◆ Document extract:
+ + + + +

While the Bruins fourth round pick might sound eerily like Finnish fourth line center Joonas Kemppainen, the Black and Gold are hoping for much more from fifth round pick (135th overall) Joona Koppanen. The 6-foot-5, 194-pound Finnish center is obviously a big body in the middle of the ice, and already plays a responsible, smart game on the defensive side of the ice.

In keeping with the parallels to Kemppainen, Koppanen is a bit less developed on the offensive side of the game at this point in his young career as an 18-year-old.  

“I think that the draft was awesome and I’m really excited for the draft to Boston,” said Koppanen, who added “Tuukka Rask plays there” when asked what he knows about the Bruins. “My strength is to skating and I’m a good two-way forward.”

The Big Finn had nine goals and 26 points in 40 games for the junior team in Finland last season, and was shut out in seven games for Team Finland at the World Junior U-18 Championships. So he’s got some work to do developing his offensive game and getting both bigger and stronger, but the Bruins see size, strength and the work ethic to improve in Koppanen.

“He’s a big guy, and for a big guy he can really move around. He’s very good defensively and smart with his positioning. He plays hard,” said Bruins head scout Keith Gretzky. “The skill is the one area that needs to develop, and we think it’s going to do that. He was a guy that we targeted because he’s a big guy that can skate, and is good in his own end.”

One thing the Bruins focused on heading into the draft was acquiring some size at the center position, and they’ve clearly done that with 6-foot-2, 200-pound Trent Frederic and the 6-foot-5, 198-pound Koppanen.

It just remains to be seen what kind of offensive upside these gritty, tough competitors will have once they reach the pro ranks a few years from now, and that will go a long way to determining how good these picks end up being.

One thing is for sure: they must be projecting that Koppanen is better than Kemppainen, who was an absolute bust in the offensive zone.

+ + + + +

◆ What the exercise asks: In the article on the Bruins' draft pick Joona Koppanen, in which round and at what overall position was he selected?

+ + + + +

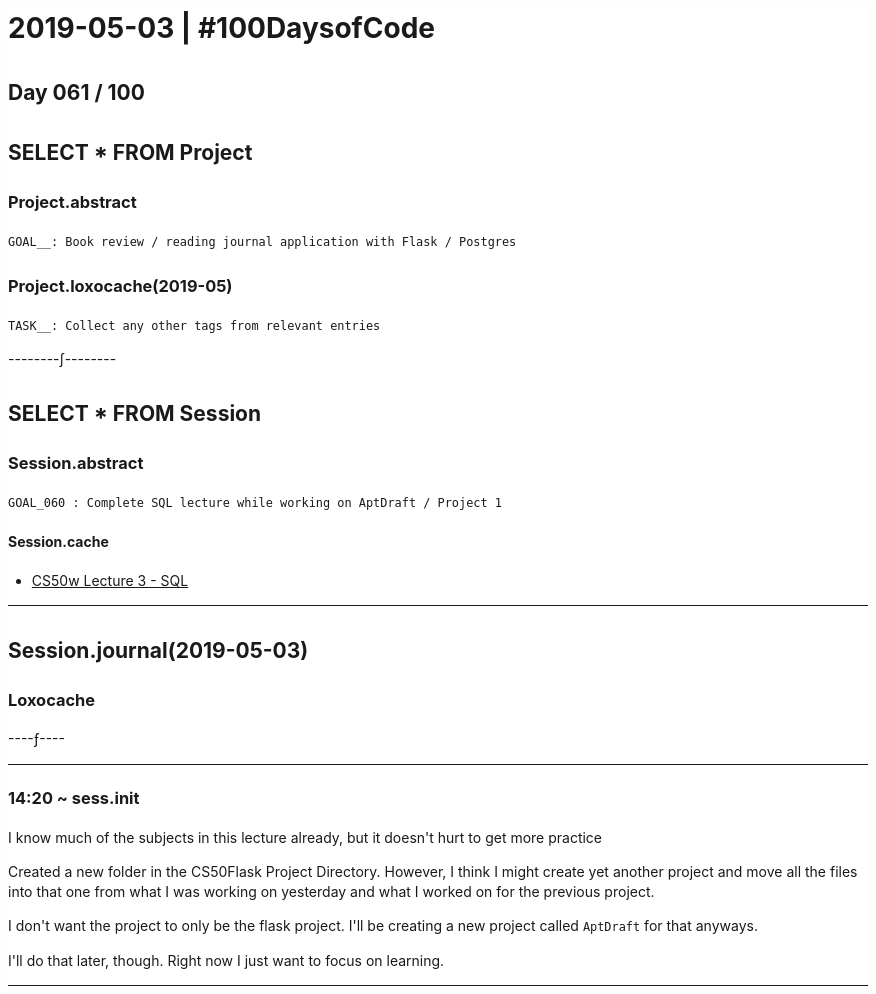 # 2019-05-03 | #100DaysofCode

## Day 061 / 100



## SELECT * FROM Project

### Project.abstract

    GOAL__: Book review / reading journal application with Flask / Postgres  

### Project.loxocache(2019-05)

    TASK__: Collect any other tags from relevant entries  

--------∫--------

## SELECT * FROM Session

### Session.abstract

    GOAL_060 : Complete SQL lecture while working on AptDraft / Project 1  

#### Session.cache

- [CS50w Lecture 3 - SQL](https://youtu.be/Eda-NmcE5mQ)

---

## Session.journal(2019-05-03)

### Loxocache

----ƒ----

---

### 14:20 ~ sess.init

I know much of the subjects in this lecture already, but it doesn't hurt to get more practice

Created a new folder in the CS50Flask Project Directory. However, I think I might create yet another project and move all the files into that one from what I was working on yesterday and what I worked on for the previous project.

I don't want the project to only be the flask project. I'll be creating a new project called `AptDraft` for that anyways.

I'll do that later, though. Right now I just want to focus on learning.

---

+ + + + +

◆ Expected output: He was picked in the fifth round, 135th overall.